GIVEN ENTRIES START

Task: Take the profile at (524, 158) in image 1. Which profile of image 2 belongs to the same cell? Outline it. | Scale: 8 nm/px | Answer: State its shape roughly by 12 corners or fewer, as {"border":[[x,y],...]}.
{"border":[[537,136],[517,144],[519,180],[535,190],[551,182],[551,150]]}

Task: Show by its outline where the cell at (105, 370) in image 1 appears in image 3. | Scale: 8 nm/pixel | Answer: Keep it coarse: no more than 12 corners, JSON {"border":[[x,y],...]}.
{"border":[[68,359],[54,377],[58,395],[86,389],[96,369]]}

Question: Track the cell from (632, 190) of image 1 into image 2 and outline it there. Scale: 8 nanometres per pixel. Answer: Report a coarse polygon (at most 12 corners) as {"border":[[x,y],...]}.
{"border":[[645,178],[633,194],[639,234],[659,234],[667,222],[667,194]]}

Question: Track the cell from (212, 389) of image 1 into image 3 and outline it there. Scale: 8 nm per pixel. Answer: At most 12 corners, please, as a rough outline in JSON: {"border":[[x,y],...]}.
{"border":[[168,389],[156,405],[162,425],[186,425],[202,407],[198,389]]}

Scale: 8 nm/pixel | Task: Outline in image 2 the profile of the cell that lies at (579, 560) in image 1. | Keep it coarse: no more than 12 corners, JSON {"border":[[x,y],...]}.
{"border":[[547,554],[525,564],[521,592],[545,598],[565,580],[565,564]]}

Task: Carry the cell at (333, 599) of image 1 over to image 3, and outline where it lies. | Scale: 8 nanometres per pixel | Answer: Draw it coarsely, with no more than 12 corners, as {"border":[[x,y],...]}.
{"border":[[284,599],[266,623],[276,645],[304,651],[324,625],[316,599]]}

GIVEN ENTRIES END

**WHAT THE EXERCISE ASKS:** Having found the line that contains "Question: Track the cell from (212, 389)", set down that line and all the rest through the end of the records, exactly.

**TASK SOLUTION:**
Question: Track the cell from (212, 389) of image 1 into image 3 and outline it there. Scale: 8 nm per pixel. Answer: At most 12 corners, please, as a rough outline in JSON: {"border":[[x,y],...]}.
{"border":[[168,389],[156,405],[162,425],[186,425],[202,407],[198,389]]}

Scale: 8 nm/pixel | Task: Outline in image 2 the profile of the cell that lies at (579, 560) in image 1. | Keep it coarse: no more than 12 corners, JSON {"border":[[x,y],...]}.
{"border":[[547,554],[525,564],[521,592],[545,598],[565,580],[565,564]]}

Task: Carry the cell at (333, 599) of image 1 over to image 3, and outline where it lies. | Scale: 8 nanometres per pixel | Answer: Draw it coarsely, with no more than 12 corners, as {"border":[[x,y],...]}.
{"border":[[284,599],[266,623],[276,645],[304,651],[324,625],[316,599]]}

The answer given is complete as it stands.